* RECORDS PROVIDED:
_ _ _ _ _

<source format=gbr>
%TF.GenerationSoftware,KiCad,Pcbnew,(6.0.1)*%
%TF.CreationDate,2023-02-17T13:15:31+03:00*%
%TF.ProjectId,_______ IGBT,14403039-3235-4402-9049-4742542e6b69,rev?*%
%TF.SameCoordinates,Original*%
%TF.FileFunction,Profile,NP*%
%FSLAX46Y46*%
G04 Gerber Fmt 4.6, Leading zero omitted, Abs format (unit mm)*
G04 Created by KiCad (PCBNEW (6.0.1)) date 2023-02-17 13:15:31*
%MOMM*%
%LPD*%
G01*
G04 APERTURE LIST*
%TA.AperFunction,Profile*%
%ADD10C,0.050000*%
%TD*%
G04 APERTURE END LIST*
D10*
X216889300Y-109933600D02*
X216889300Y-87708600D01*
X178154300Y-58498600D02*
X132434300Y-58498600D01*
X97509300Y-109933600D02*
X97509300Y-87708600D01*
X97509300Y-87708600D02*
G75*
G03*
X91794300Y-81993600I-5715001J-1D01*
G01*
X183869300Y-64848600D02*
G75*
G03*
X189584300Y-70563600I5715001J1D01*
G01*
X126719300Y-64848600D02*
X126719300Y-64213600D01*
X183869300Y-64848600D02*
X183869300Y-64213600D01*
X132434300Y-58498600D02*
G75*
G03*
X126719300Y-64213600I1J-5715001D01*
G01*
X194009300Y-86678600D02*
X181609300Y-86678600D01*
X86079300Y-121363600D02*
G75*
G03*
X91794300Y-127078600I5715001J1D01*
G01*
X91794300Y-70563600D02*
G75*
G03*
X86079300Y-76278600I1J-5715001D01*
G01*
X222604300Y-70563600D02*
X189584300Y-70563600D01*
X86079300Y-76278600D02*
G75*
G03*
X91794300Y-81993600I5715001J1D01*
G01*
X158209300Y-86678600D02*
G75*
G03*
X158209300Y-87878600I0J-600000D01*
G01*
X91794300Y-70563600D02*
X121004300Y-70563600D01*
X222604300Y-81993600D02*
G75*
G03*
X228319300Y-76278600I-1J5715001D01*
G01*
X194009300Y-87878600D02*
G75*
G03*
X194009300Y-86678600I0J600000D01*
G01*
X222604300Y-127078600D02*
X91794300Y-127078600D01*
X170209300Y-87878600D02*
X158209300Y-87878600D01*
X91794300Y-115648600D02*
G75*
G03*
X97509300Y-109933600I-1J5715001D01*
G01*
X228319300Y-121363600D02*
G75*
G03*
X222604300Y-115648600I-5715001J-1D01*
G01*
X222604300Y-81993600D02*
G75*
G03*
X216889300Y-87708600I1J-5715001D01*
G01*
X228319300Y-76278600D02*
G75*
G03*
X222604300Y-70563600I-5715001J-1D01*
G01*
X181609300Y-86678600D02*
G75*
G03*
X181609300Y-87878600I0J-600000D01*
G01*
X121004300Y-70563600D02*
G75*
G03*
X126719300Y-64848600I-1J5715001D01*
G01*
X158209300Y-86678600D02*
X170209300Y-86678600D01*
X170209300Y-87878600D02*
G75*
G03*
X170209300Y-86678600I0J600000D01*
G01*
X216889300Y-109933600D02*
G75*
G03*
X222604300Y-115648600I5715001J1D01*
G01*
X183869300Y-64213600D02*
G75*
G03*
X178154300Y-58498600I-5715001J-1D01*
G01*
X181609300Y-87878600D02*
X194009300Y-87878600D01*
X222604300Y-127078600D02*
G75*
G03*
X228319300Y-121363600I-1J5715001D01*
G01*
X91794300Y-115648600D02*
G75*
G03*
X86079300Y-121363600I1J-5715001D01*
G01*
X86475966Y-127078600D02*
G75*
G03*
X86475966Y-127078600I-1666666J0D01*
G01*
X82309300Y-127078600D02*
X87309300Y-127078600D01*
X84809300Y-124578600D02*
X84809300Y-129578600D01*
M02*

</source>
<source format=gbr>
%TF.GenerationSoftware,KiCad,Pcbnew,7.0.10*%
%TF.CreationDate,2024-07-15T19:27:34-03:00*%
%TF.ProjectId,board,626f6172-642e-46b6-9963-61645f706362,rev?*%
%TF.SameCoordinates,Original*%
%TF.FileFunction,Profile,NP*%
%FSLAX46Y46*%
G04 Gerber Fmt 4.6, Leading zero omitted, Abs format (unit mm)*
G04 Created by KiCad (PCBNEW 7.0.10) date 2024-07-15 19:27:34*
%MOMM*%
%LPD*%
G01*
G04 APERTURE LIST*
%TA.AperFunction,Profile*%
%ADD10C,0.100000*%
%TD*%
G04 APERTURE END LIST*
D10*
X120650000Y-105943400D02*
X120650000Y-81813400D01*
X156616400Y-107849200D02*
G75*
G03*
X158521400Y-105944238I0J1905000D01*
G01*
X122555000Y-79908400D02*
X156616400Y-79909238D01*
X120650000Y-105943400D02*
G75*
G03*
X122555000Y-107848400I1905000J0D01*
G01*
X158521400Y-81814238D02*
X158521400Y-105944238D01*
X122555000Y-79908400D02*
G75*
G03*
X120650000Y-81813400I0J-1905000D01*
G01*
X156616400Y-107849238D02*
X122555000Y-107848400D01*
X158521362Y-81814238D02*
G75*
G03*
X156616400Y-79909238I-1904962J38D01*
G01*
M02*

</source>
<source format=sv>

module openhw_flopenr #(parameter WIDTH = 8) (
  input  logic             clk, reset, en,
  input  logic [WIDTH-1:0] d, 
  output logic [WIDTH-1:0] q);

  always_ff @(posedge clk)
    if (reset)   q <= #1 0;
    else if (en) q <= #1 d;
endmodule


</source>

_ _ _ _ _

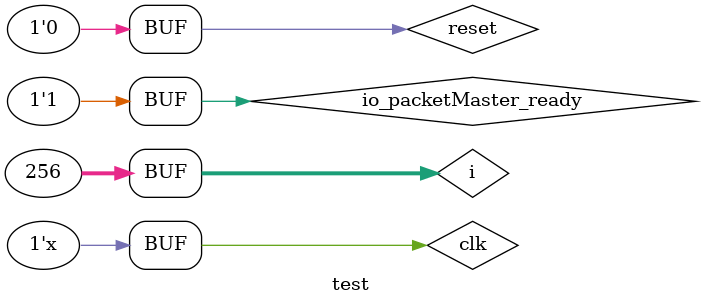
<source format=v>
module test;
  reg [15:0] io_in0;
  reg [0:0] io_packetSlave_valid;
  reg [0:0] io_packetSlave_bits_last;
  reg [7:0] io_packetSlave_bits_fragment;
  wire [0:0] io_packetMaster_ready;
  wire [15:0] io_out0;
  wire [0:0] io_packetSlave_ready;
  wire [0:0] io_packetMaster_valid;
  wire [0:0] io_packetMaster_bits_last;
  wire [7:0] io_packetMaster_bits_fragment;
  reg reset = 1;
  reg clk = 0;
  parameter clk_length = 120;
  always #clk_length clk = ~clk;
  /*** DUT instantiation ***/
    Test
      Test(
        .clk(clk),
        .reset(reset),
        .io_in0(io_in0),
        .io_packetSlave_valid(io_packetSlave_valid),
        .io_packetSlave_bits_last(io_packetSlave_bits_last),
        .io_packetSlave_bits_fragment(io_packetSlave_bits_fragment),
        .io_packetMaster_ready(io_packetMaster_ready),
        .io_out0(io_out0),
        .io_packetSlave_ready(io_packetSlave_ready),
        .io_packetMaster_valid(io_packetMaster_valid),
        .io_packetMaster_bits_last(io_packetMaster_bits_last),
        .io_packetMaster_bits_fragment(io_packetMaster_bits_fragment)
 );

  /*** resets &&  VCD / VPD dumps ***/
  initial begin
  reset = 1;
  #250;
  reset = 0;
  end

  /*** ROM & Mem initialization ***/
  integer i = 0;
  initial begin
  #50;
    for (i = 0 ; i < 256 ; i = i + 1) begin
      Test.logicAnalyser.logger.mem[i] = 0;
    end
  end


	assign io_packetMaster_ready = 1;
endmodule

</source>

_ _ _ _ _

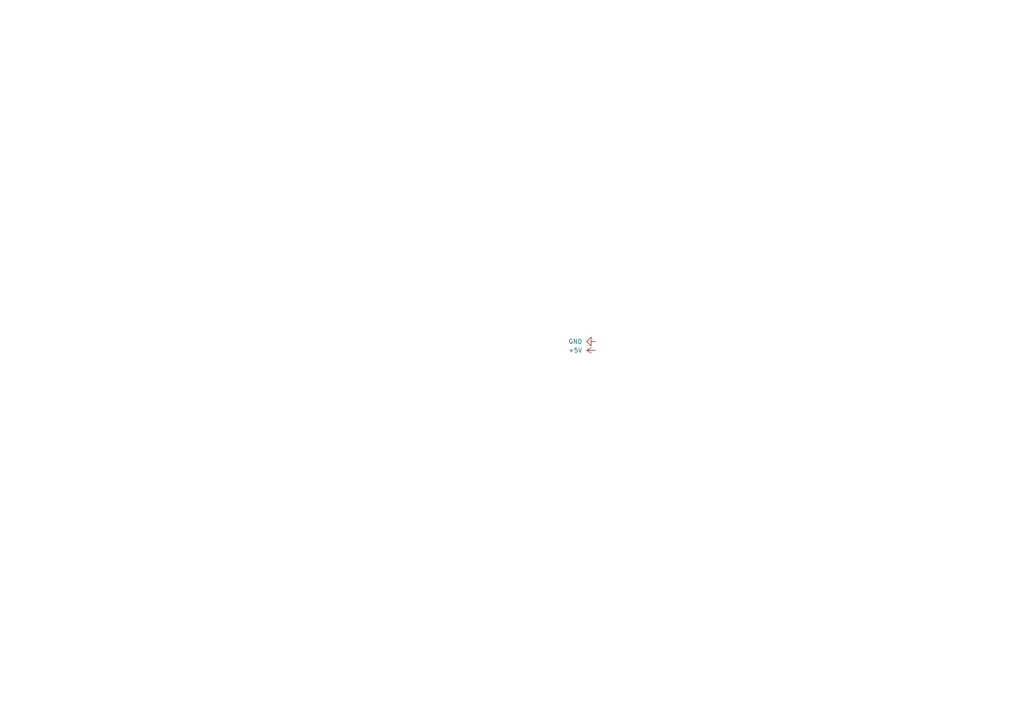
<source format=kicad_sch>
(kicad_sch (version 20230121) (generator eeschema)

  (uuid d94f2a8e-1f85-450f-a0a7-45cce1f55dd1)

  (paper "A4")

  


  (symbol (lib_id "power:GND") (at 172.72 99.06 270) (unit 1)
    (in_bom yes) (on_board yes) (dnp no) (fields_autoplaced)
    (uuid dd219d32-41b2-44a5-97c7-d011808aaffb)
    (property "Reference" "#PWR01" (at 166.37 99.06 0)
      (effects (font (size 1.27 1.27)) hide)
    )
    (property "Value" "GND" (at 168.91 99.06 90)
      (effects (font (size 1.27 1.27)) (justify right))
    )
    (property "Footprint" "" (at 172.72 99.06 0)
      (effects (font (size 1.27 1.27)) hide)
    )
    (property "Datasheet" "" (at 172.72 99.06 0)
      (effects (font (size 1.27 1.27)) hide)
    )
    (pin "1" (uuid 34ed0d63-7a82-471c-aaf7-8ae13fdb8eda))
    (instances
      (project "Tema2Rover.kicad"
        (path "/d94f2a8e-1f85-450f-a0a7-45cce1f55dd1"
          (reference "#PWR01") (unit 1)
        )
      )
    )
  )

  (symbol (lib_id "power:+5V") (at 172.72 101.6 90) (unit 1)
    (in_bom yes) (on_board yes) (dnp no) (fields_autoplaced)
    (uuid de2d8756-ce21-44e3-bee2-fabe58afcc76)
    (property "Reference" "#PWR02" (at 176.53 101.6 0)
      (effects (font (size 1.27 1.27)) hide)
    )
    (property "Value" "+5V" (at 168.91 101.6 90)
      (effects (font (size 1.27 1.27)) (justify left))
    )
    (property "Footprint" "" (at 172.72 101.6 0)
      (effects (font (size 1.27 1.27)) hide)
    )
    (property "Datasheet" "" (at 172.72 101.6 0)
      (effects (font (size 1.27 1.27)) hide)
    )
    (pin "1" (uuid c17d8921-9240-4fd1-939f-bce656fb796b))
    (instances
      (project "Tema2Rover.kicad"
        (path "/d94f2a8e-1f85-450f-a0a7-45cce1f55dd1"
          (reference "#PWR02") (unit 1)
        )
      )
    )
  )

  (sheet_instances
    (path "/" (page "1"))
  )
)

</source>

_ _ _ _ _

In the entries above, count each line holding "format" and report the total and nothing more.

7